:: Task prompt ::
For each entry, output its words exactly and leave any picture behind.

:: The data ::
%%

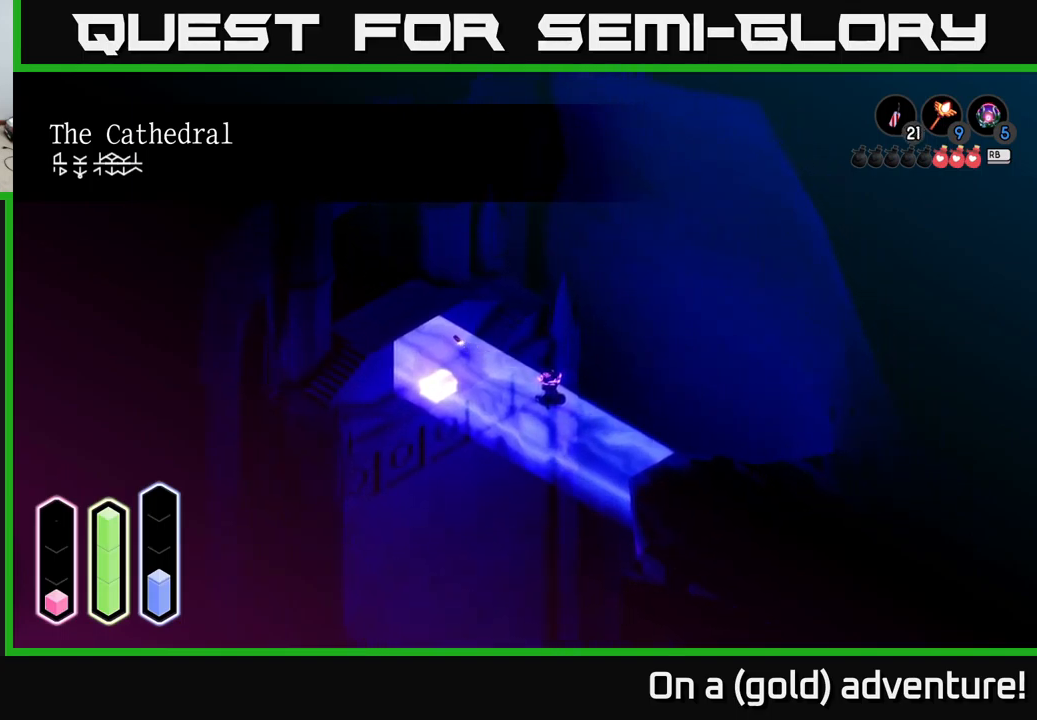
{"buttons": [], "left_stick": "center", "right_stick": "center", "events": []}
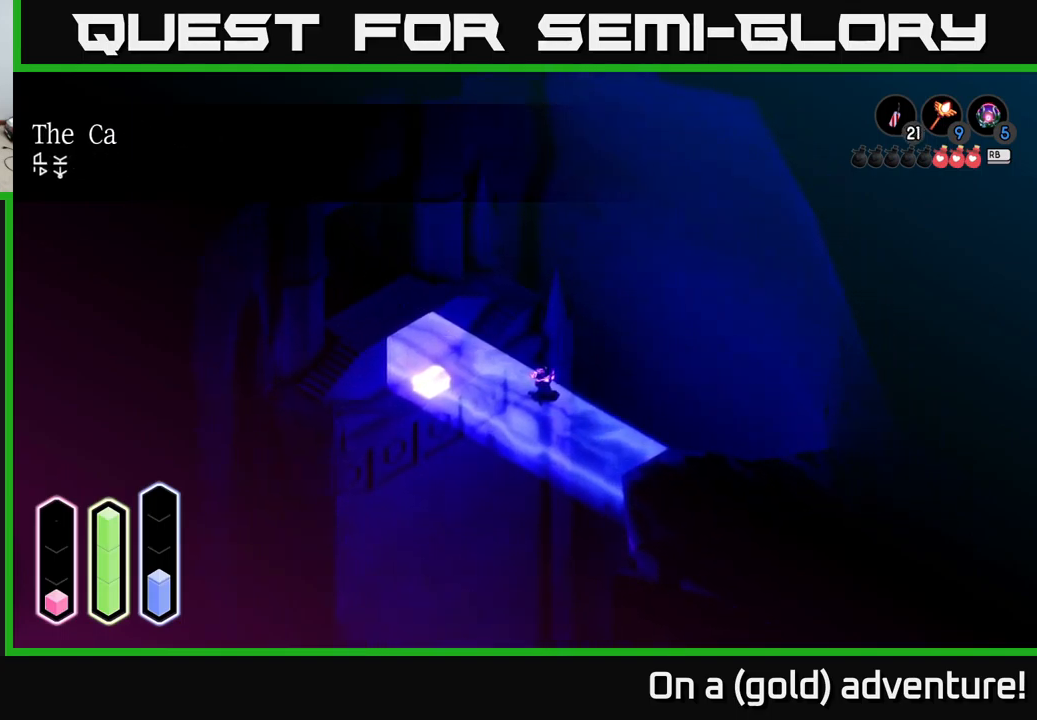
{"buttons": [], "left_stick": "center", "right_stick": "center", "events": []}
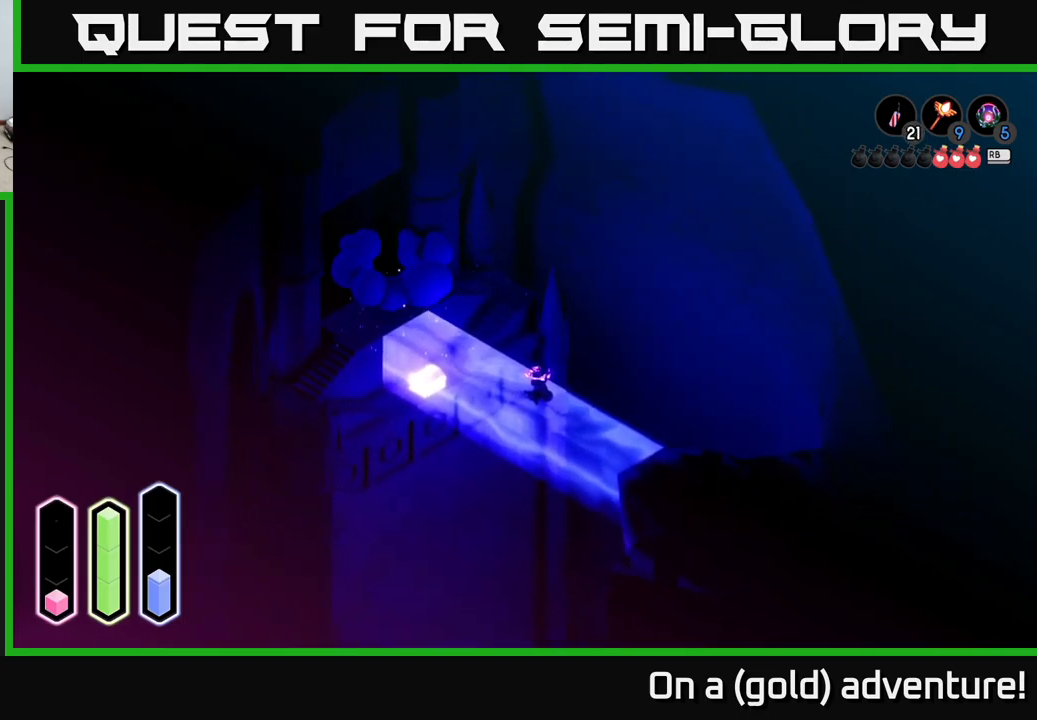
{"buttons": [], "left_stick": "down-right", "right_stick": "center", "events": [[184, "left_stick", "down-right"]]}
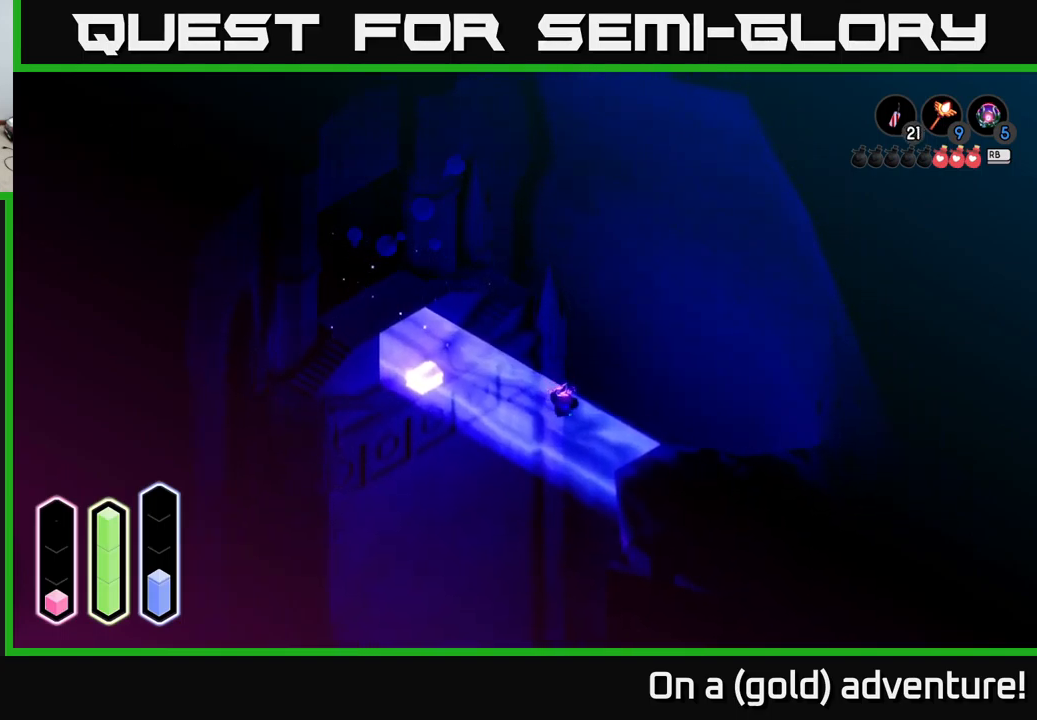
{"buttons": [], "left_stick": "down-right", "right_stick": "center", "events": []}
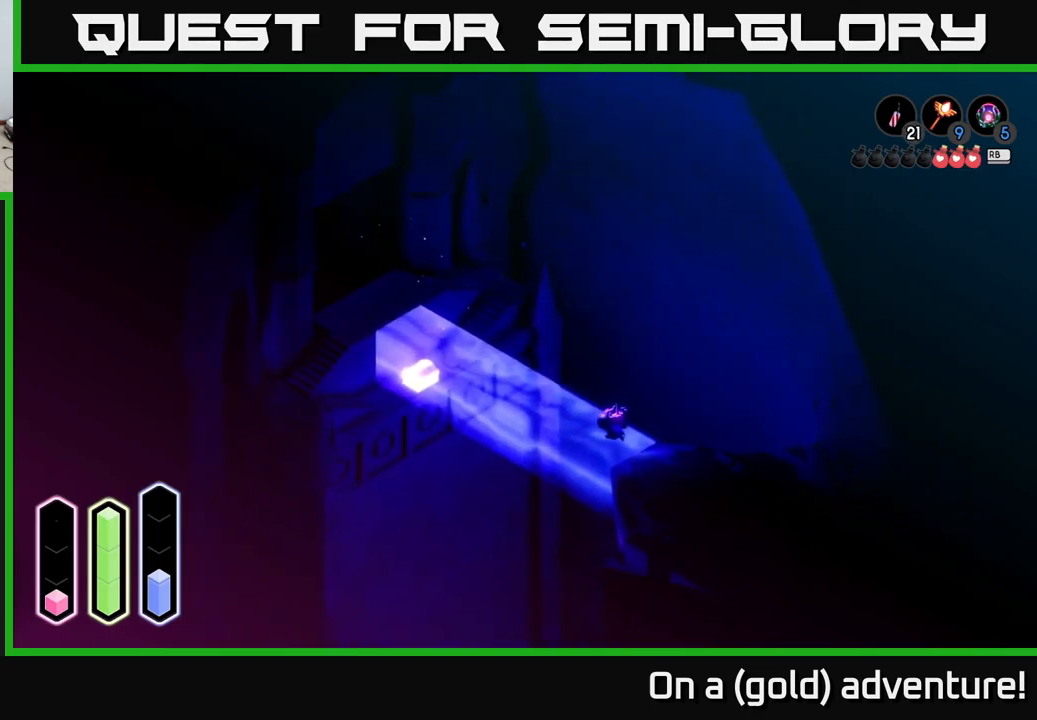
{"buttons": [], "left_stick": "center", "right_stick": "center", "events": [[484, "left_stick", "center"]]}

%%

:: Written solution ::
{"buttons": [], "left_stick": "center", "right_stick": "center", "events": []}
{"buttons": [], "left_stick": "center", "right_stick": "center", "events": []}
{"buttons": [], "left_stick": "down-right", "right_stick": "center", "events": [[184, "left_stick", "down-right"]]}
{"buttons": [], "left_stick": "down-right", "right_stick": "center", "events": []}
{"buttons": [], "left_stick": "center", "right_stick": "center", "events": [[484, "left_stick", "center"]]}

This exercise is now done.